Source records
++++++++++
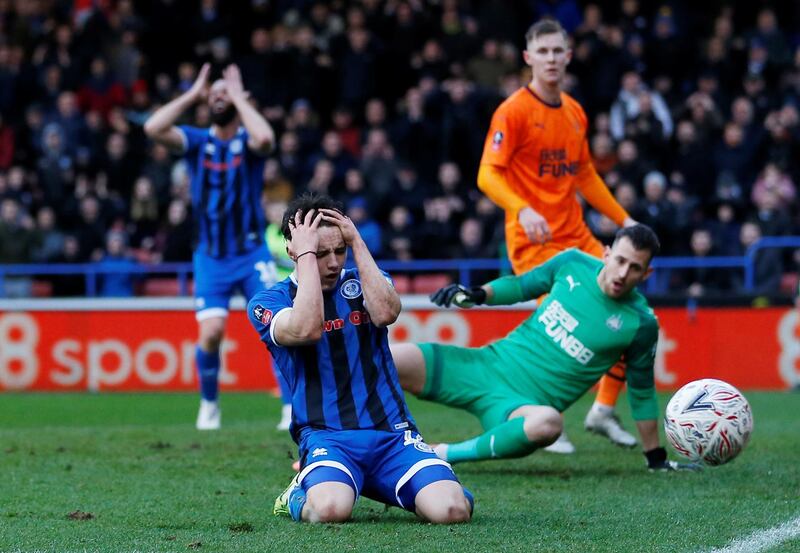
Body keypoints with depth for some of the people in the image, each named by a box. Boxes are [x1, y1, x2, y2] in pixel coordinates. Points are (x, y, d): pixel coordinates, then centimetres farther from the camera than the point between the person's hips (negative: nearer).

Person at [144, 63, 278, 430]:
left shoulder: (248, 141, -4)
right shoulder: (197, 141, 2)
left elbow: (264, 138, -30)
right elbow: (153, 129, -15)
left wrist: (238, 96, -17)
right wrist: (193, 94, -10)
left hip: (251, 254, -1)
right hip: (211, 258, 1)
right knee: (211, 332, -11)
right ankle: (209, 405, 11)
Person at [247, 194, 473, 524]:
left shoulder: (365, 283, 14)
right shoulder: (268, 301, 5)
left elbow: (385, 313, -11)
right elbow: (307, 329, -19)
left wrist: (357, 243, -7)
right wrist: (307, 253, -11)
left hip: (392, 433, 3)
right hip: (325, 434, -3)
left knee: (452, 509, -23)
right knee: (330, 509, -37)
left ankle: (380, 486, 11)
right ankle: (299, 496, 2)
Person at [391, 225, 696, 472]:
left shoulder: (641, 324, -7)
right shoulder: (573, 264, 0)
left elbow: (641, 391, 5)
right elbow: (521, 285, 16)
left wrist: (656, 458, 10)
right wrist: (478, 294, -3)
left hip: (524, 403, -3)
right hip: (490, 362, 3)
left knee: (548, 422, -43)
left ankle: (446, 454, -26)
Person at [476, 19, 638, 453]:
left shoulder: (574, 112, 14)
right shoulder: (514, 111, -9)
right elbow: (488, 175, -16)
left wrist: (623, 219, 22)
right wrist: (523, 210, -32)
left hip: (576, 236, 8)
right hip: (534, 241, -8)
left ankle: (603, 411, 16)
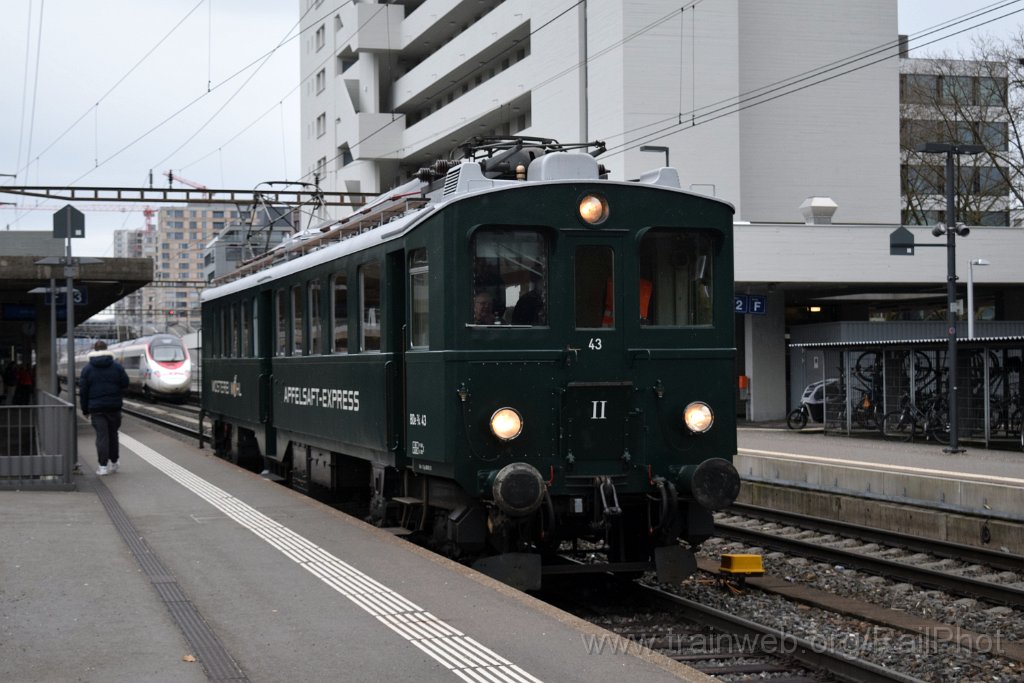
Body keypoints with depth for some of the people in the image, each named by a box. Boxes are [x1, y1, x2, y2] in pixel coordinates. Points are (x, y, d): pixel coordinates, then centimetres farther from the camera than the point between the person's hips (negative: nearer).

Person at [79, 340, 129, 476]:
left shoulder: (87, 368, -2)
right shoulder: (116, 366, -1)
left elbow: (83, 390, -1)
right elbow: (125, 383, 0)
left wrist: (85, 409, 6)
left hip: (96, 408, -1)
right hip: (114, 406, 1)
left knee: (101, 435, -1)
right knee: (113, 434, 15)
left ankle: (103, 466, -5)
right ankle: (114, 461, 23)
++++++++++
Please format the items as a numbered list, starting with the line that contains "right hip: (534, 241, -8)" and going on through the end of the items. Skip blank lines and leave the pictures out.

Answer for this exercise:
1. right hip: (534, 241, -8)
2. left ankle: (603, 411, 16)
3. Body keypoints with depth for some of the people in the image, each named by a box. Boxes are [x1, y1, x2, y2] in pixel coordinates. Points are (x, y, d): pixel coordinates, then centimetres farther from the camera than the point between the person's hips (negative: nearer).
4. Person at [79, 340, 129, 476]:
5. left shoulder: (87, 368, -2)
6. right shoulder: (116, 366, -1)
7. left elbow: (83, 390, -1)
8. right elbow: (125, 383, 0)
9. left wrist: (85, 409, 6)
10. left hip: (96, 408, -1)
11. right hip: (114, 406, 1)
12. left knee: (101, 435, -1)
13. right knee: (113, 434, 15)
14. left ankle: (103, 466, -5)
15. right ankle: (114, 461, 23)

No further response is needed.